- [Stated exercise]:
Continue the passage on Texas State Highway 149 from its final sentence, leaving the data that follows it untouched.

- [Selected extract]:
· · · ·

State Highway 149 (SH 149) is a state highway that runs from Carthage to Longview in east Texas.

History
SH 149 was originally designated on March 19, 1930 along its current route, replacing SH 26A. On August 4, 1932, SH 149 was extended north to Daingerfield. On June 25, 1935, everything north of Longview was cancelled (this section north of Longview was intended to be cancelled on August 15, 1933), but was restored on June 16, 1936. The northern extension was transferred to SH 26 on September 26, 1939. On October 28, 1987, a loop around Carthage was completed, with SH 149 being routed around the western side of town along Loop 436.  The old routing that entered Carthage was re-designated Spur 572. Loop 436 was cancelled on September 25, 1989 to remove concurrent mileage with SH 149.

· · · ·

- [Stored data]:
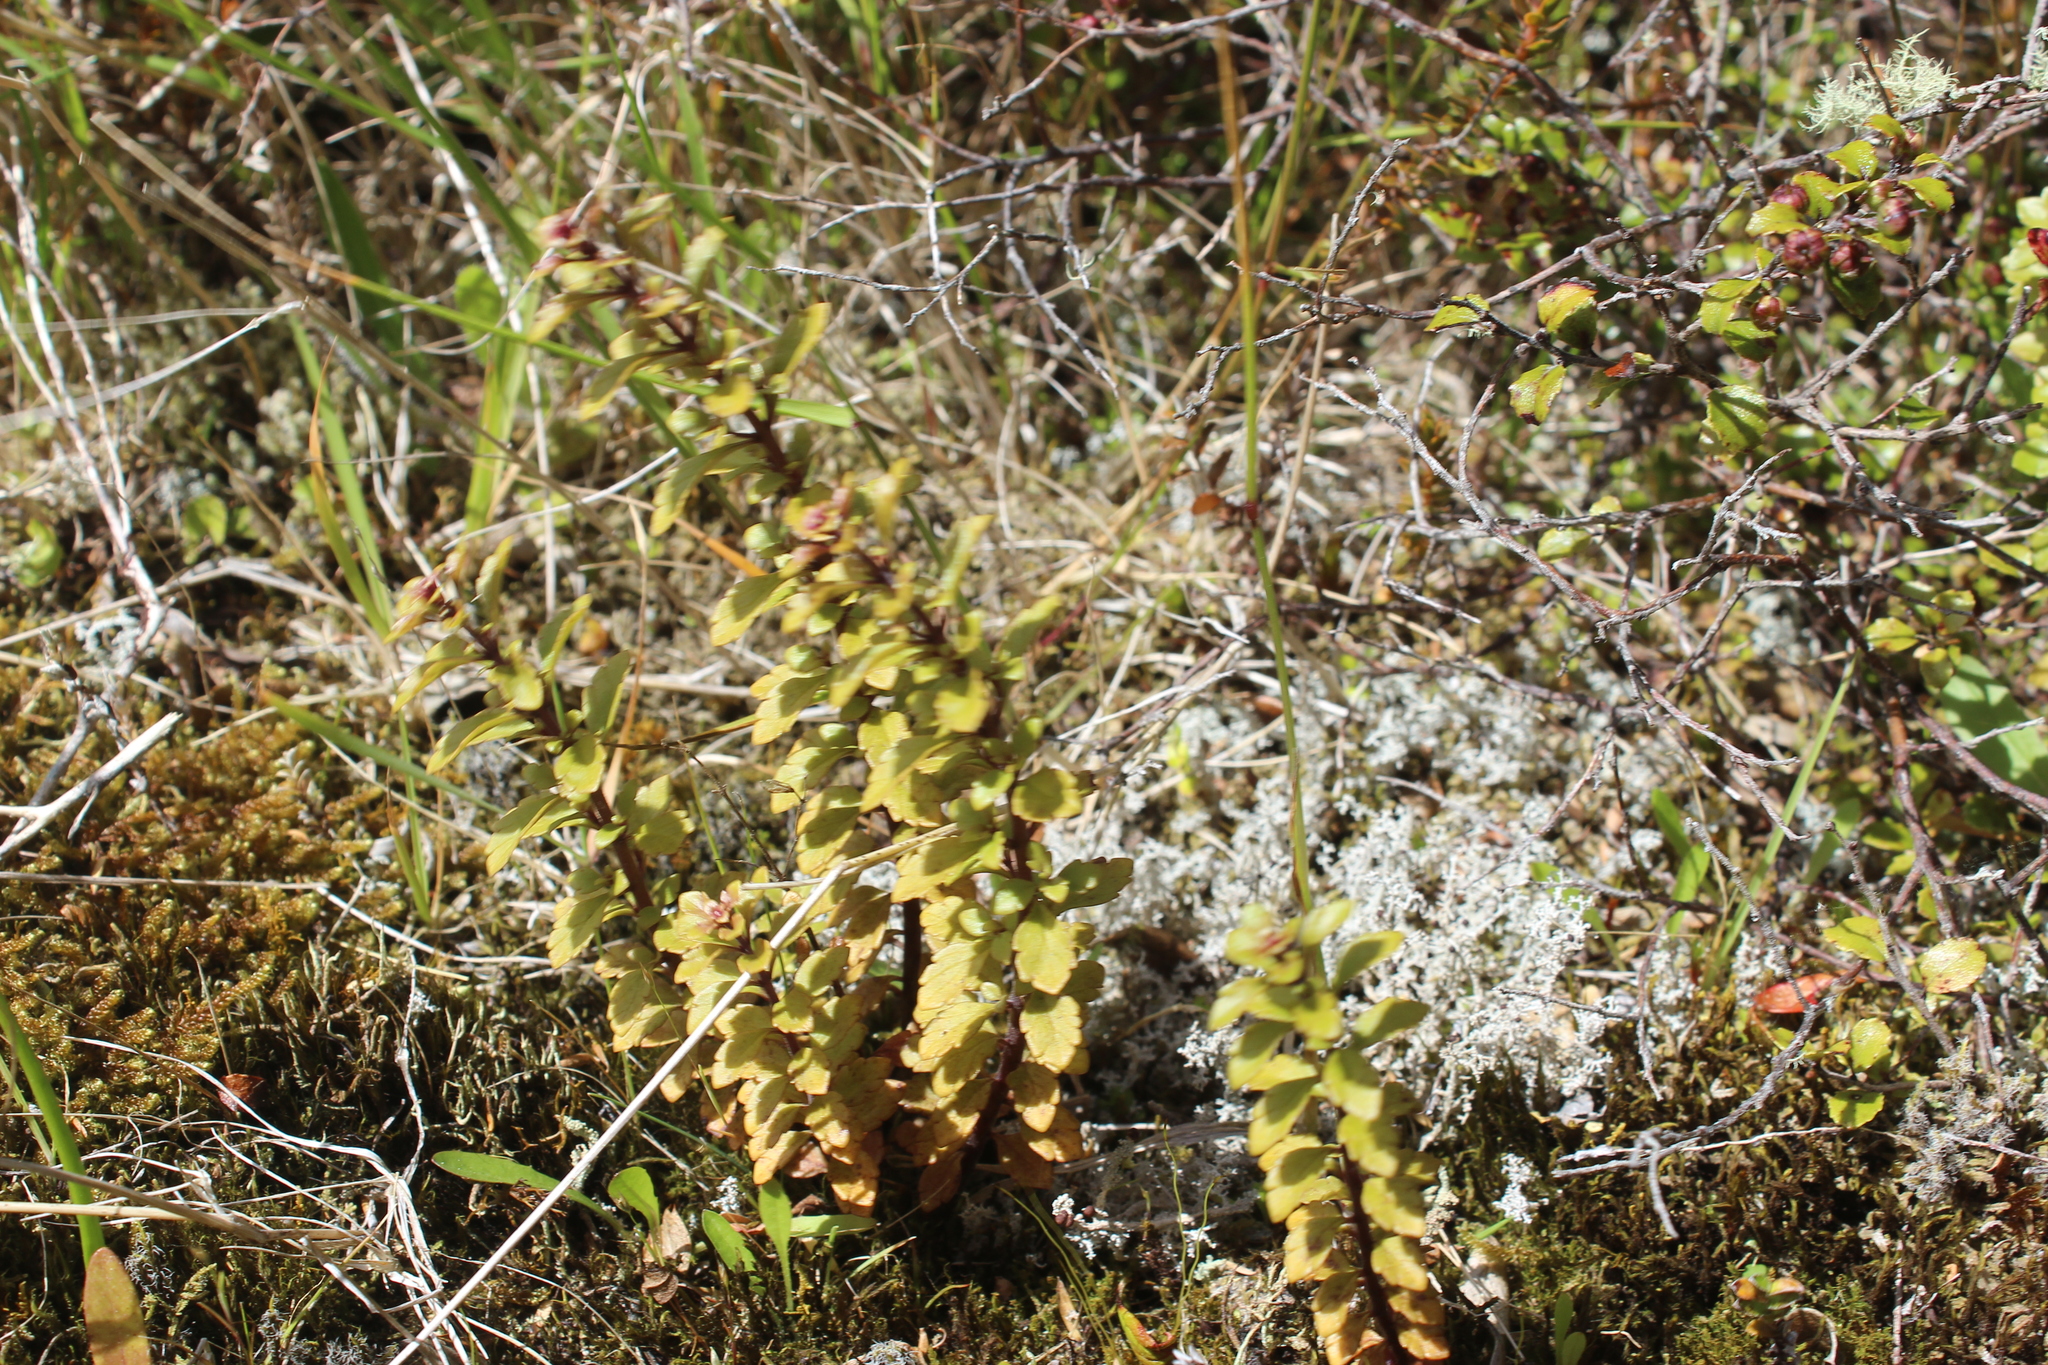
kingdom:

· · · ·

- [Answer to this exercise]:
Route description
SH 149 begins at an interchange with US 59 (Future I-369 corridor) on the south side of Carthage. Along the west side of the beltway around town, the highway becomes concurrent with US 79. At the interchange with Spur 572, the route leaves the beltway and heads northwest. It runs through Beckville and intersects SH 43 in Tatum. In Lakeport, near the East Texas Regional Airport, the highway intersects and runs concurrent with SH 322. It crosses over the Sabine River as it leaves town. At the intersection of Estes Parkway and Eastman Road, north of Lakeport, SH 149 splits from SH 322 and heads to the northeast. It passes under Interstate 20, only interchanging it with the north and south access roads. From there, it runs concurrent with US 259, heading through the east side of Longview. SH 149 reaches its northern terminus at US 80. The road from there continues north only as US 259.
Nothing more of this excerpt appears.